▸ Stored records
<<<<
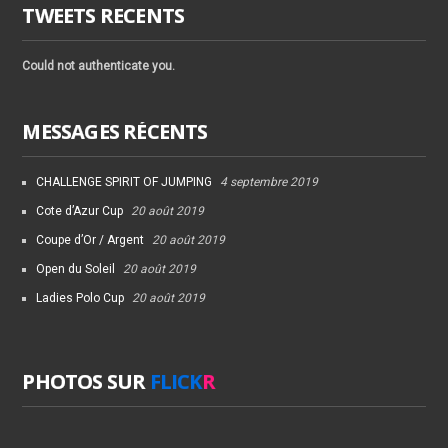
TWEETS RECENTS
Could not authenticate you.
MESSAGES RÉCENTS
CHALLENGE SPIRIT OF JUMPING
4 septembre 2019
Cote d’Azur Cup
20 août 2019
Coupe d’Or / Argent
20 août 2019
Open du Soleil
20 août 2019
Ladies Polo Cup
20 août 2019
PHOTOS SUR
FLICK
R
>>>>
▸ PROBLEM STATEMENT
If an entry holds a picture, skip the picture and print the rest of the data exactly.

▸ OUTPUT OF THE EXERCISE
TWEETS RECENTS
Could not authenticate you.
MESSAGES RÉCENTS
CHALLENGE SPIRIT OF JUMPING
4 septembre 2019
Cote d’Azur Cup
20 août 2019
Coupe d’Or / Argent
20 août 2019
Open du Soleil
20 août 2019
Ladies Polo Cup
20 août 2019
PHOTOS SUR
FLICK
R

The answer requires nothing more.